Historically speaking, the brick-and-mortar casino business has been cash intensive. But with land-based operators looking to achieve “single player identity” (think: the player uses the same wagering account regardless of point of interaction) and simultaneously working to establish a digital presence that can increase engagement, a move toward a cashless gaming experience is on the horizon (see: Resorts World Casino in Las Vegas). And with payment technology the nucleus of the cashless ecosystem, the pending shift to digital should provide a “phenomenal opportunity to increase the company’s total addressable market,” Slane said.
The macro environment is incredibly bullish overall for the gaming and entertainment industries. And VC-backed companies, in general, have been commanding record valuations, thanks to record levels of dry powder and an increasing number of nontraditional investors participating within the venture community. So, it would be logical to assume the billion dollar valuation Sightline commanded is rich, but that does not appear to be the case. Paysafe (NYSE: PSFE), the closest comp, has a market cap of about $6.5 billion, and as Chris Grove (partner, Eilers & Krejcik Gaming) said: “Payments are the lifeblood of gambling companies. It’s hard to overvalue a company that can execute on existing payment technology and can also develop next generation channels.” Remember, we are talking about an industry projected to grow to more than $150 billion in the next couple of years.

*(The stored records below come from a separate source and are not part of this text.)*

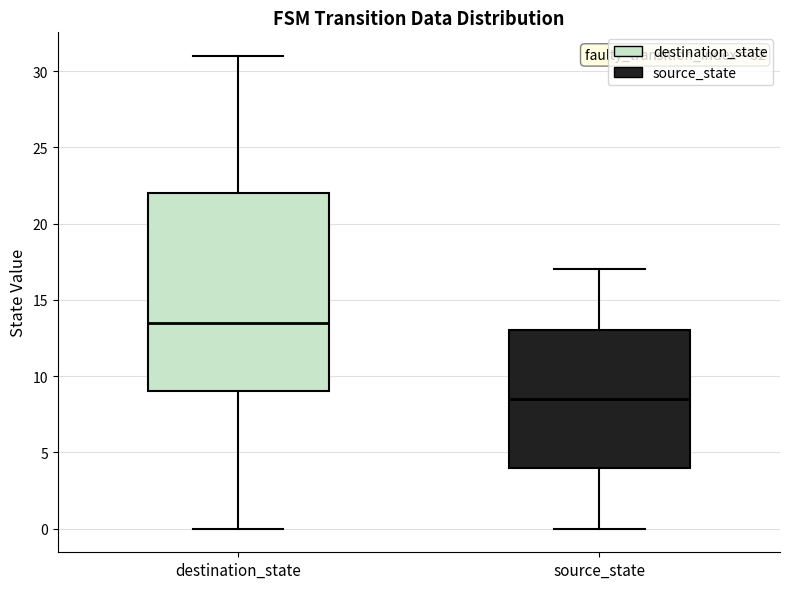

Comparing the boxes themselves (not the whiskers), which one is the tallest?

destination_state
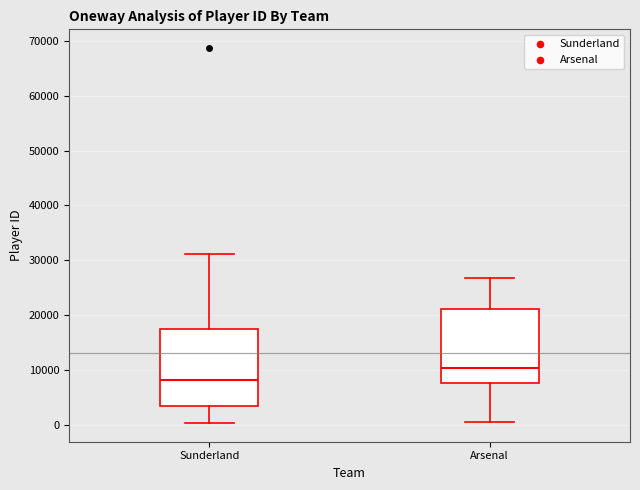

Which box has the lowest median line?

Sunderland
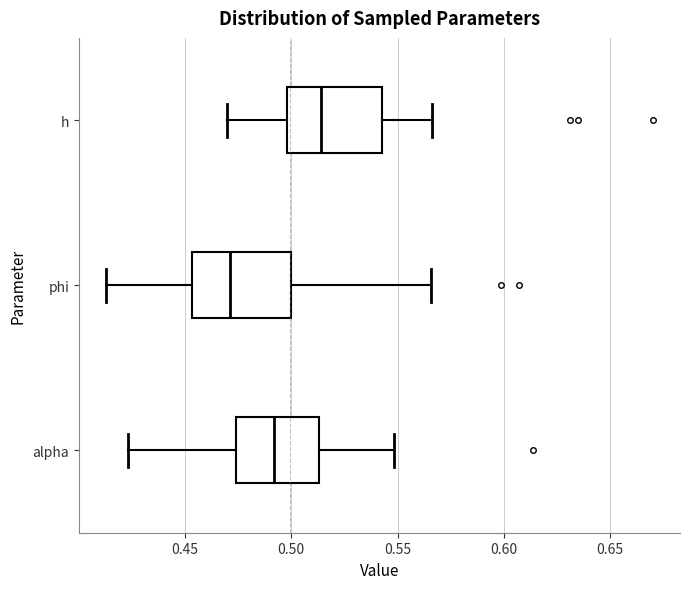

Where does the left whisker of the box for phi end on the x-axis? The values are not printed on the chart, so give them approximately, as read against the axis.

0.415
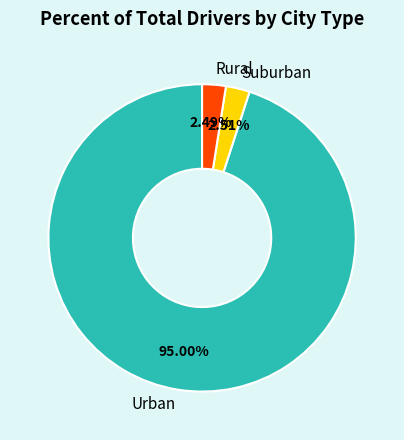

Is the sum of Suburban and Rural greater than half?

No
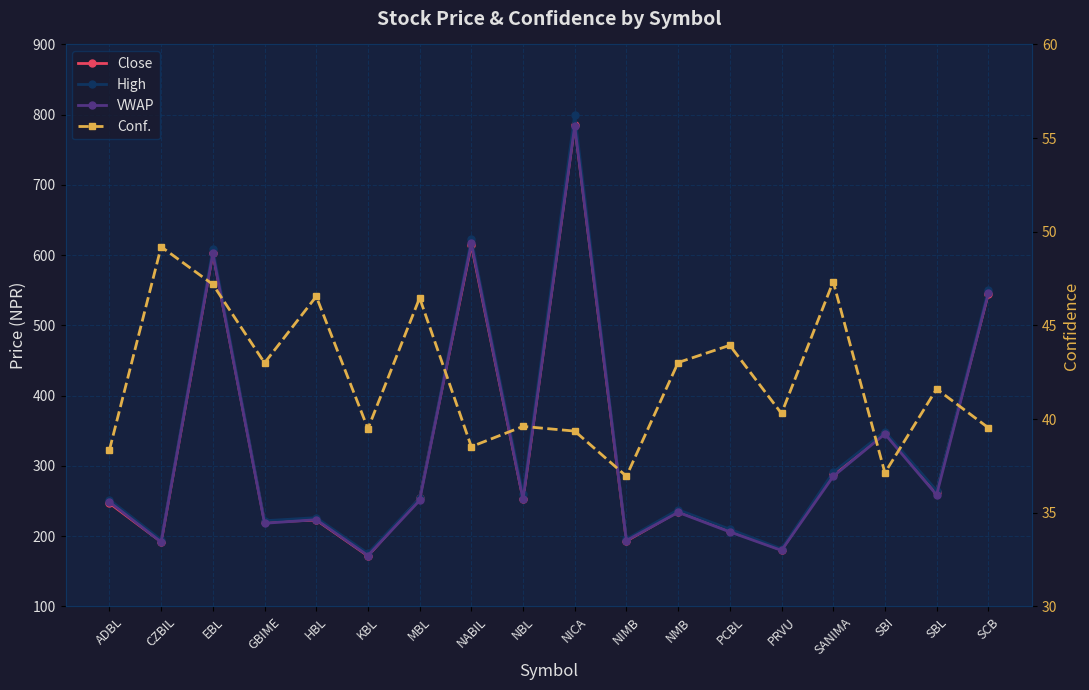

Which series has the largest total across all categories?

High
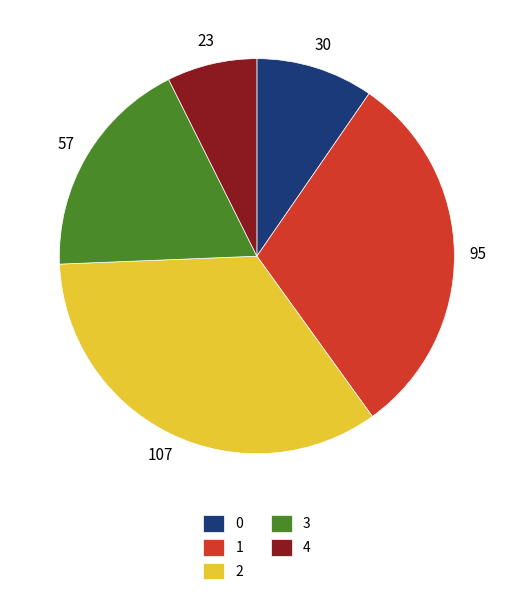

The 0 slice represents 10% of the pie. True or false?

True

Sightline’s latest raise makes the company one of roughly 700 privately held startups to have reached unicorn status (and the first Nevada fintech company to do it). It was not in the company’s plans to close a second round in 2021. But Pappano said, when “Resorts World rolled out and people actually got to experience the technology that is going to drive the next generation of land-based casinos and see how it ties to the online experience, and knowing that the gaming industry has a herd mentality, we had a number of investors knocking on the door.”
Those investors included Foley, who said in a press release, “After seeing Sightline’s groundbreaking technology firsthand at the recent launch of Resorts World Las Vegas, I am more bullish than ever about Sightline’s ability to be at the forefront of the digital transformation afoot in the North American gaming, sports and entertainment ecosystem.”
The company plans to invest the newly raised funds into their technology platform, their team, business intelligence and data science capabilities and the creation of new digital consumer experiences. “The last piece is we are an acquisitive company. So, we are [going to be] very active in terms of looking at unique technology that exists in the space and getting [it] seamlessly integrated,” Pappano said.